*Task item:* Carry the forum thread about counting causes of death by age category further, starting right after its last sentence.
BEGIN Given passage
That's somewhat clearer but still leaves me guessing. Do you mean that each of var1 to var4 is an indicator variable taking on the value 1 for some particular cuase of death and 0 for others? And is each of 0-4, 4-8, and 8-12 a separate 0/1 variable as well? Or are those levels of a single variable?

This really would go a lot faster if you would just post a small sample of your data.
1 like
Comment
Jessica Maitland

Join Date: Jun 2016

Posts: 5
#7

27 Jun 2016, 09:11

Sorry for the confusion! Please bear with me, the data is confidential and it is difficult for me to install packages in order to export any data samples as the computer with STATA is not equipped with USB or internet access.
I will try to provide a clearer example. Lets say, var1 = heart attack, if var1 == 1 then the individual died of a heart attack and so if var1 == 0 then the individual did not die of a heart attack. So var1 to var4 are causes of death such as heart attack, coded to be 1 or 0. 0-4, 4-8, 8-12 are age categories. I have exact ages, but grouped them by ranges to be a new variable "agecat"

For example -
50-54 55-59 60-64

heart attack 6 12 18

stroke 4 8 12

this fictitious data would then say that 6 people, within the age group of 50-54 years, died of a heart attack.
This is the format of the data I would like, but with around 10 causes of death and 18 age categories. I do not want to include any summary data other than frequencies and I do not want to include the negative events for each variable (example, i do not want to display when heart attacks did not occur, or when var1 == 0).
END Given passage
BEGIN Collected data
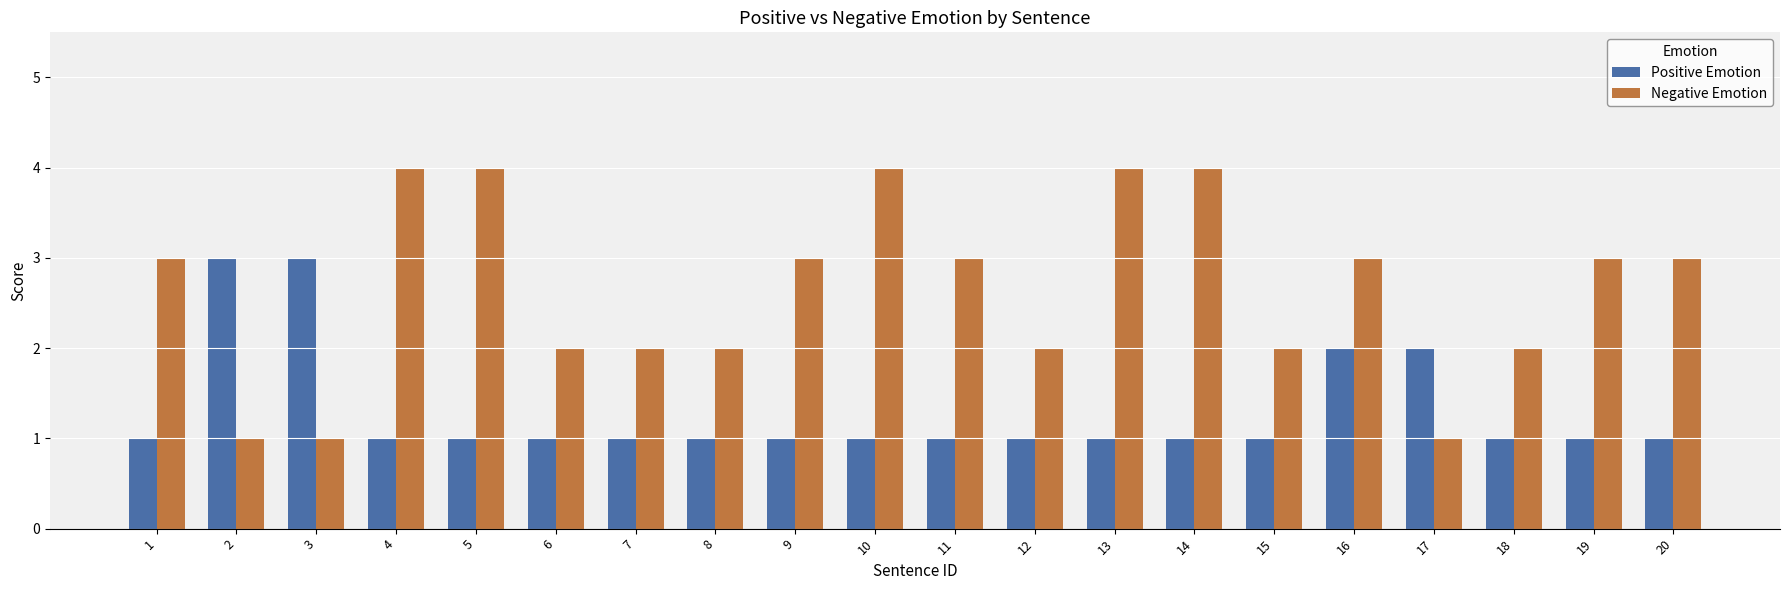

The value of Negative Emotion at 20 is 5. True or false?

False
END Collected data
*Answer area:*
I hope that provides a clearer picture! Again, I am sorry for the inconvenience.
Comment

Nick Cox

Join Date: Mar 2014
Posts: 35722

27 Jun 2016, 09:25

Stata FAQ Advice #12 cited earlier addresses your situation already:

If your dataset is confidential, then provide a fake example instead.

You showed us the result of a tabulation; from that we can fake an example (but we shouldn't have to do that).

Code:

clear 
input var1 var2 agecat freq 
1 0 10 6 
1 0 11 12 
1 0 12 18 
0 1 10 4 
0 1 11 8 
0 1 12 12 
end 
expand freq 
label var var1 "heart attack" 
label var var2 "stroke" 
label def agecat 10 "50-54"  11 "55-59"    12 "60-64" 
label val agecat agecat 

* you need to start around here; if you already have an identifier, 
* you don't need to create one 
gen long id = _n 
reshape long var, i(id) j(condition) 
keep if var == 1 
label def condition 1 "heart attack" 2 "stroke"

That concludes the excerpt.